Crawling Website Issues with n8n
Hi all! I am having trouble crawling websites (from Google Sheets) looking for specific keywords.
Not using a main url. Here is an example: https://www.whitehouse.gov/presidential-actions/executive-orders/
Looking for keywords like:
- trade
- freight
- foreign trade
- export
- import
- commerce
- sanctions
- customs
- tariff
- licensing
7 Replies
Hey! I'm not sure if I completely understand your use case, but would the /search endpoint help here? https://docs.firecrawl.dev/features/search
I want to crawl (https://www.whitehouse.gov/presidential-actions/executive-orders/)
I want the data to come back in these fields (on Google Sheets): Source Link Issuing Agency Title Date Keywords Document Type File Reference Full Text
To extract structured data during crawling, please check out JSON mode: https://docs.firecrawl.dev/features/llm-extract.

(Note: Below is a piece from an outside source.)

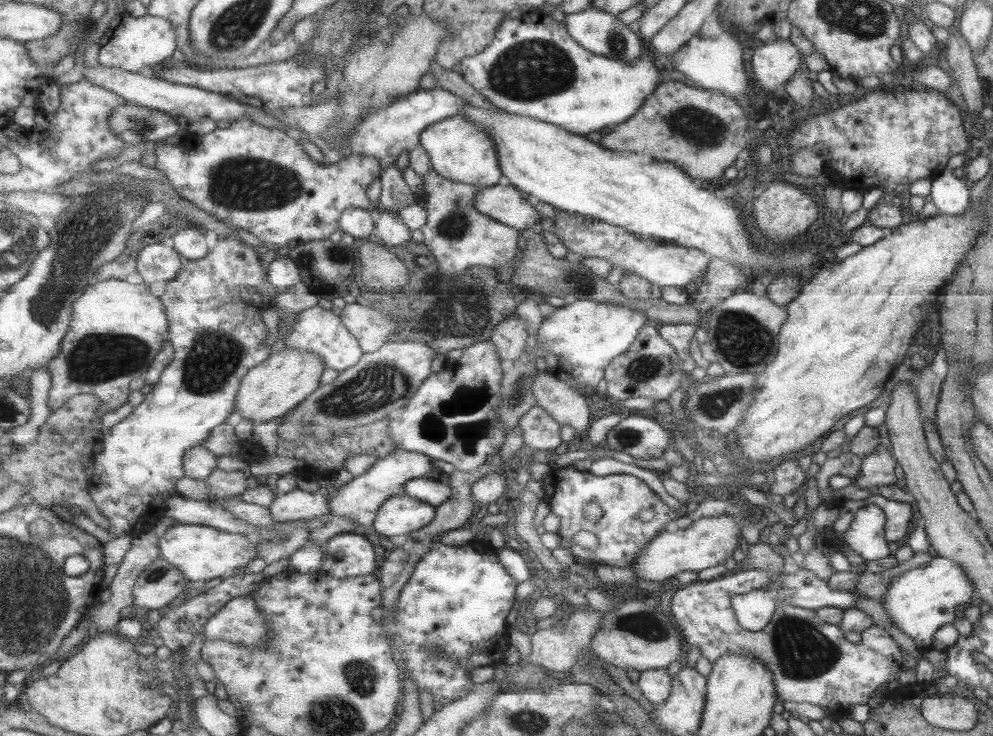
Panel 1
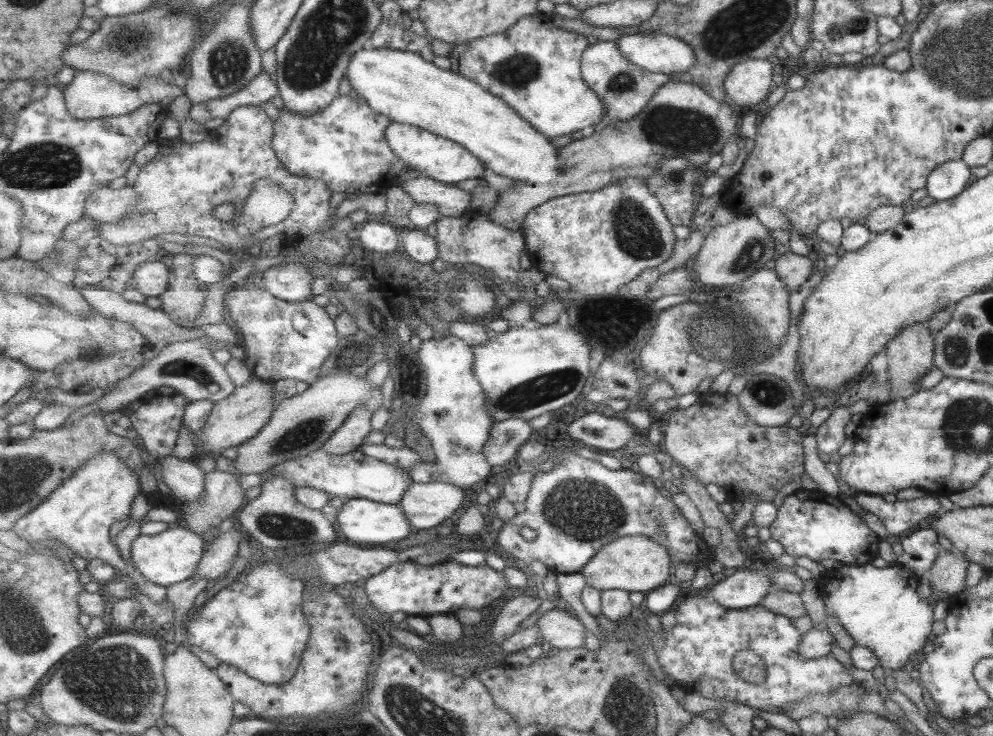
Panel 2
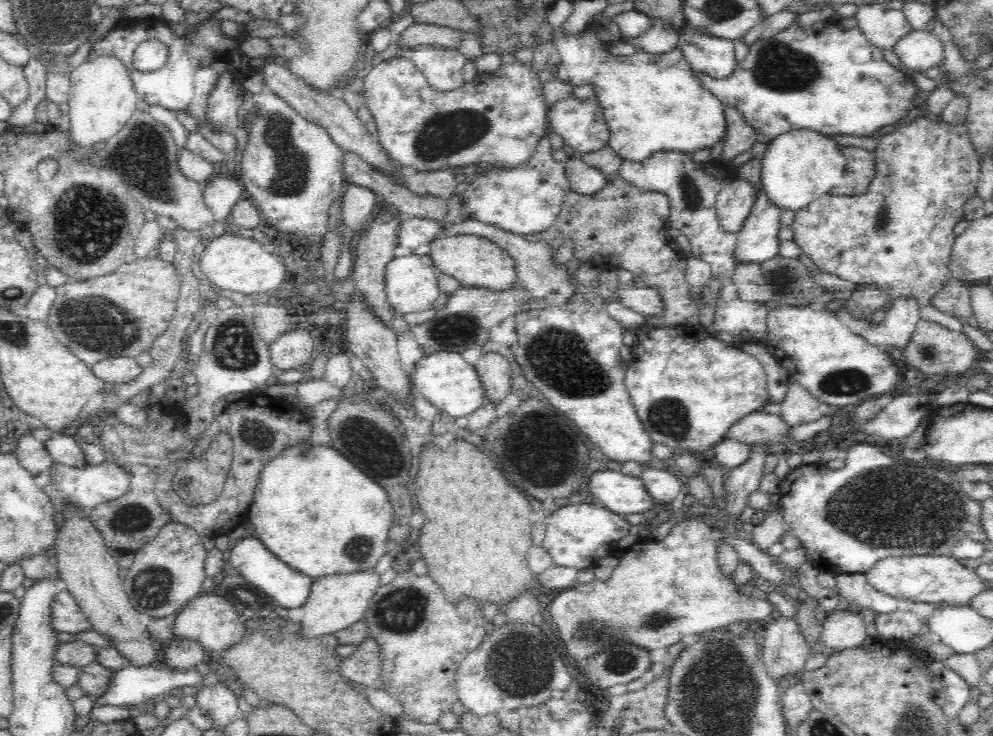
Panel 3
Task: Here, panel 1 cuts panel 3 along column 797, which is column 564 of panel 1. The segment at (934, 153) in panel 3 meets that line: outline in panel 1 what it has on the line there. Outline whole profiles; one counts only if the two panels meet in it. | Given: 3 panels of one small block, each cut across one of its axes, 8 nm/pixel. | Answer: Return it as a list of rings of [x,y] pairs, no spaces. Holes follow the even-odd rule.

Oh I've been all over that. Unfortunately I keep getting this error: "URL must have a valid top-level domain or be a valid path"
Oh that error doesn't have anything to do with JSON mode. Can you share your request? Seems that the URL you passed in is not formatted correctly.
I can just seem to figure out how to crawl a website for specific info...
Pretty discouraged, but still fighting the good fight with Google
Hmm, sorry to hear that. Which website are you trying to crawl?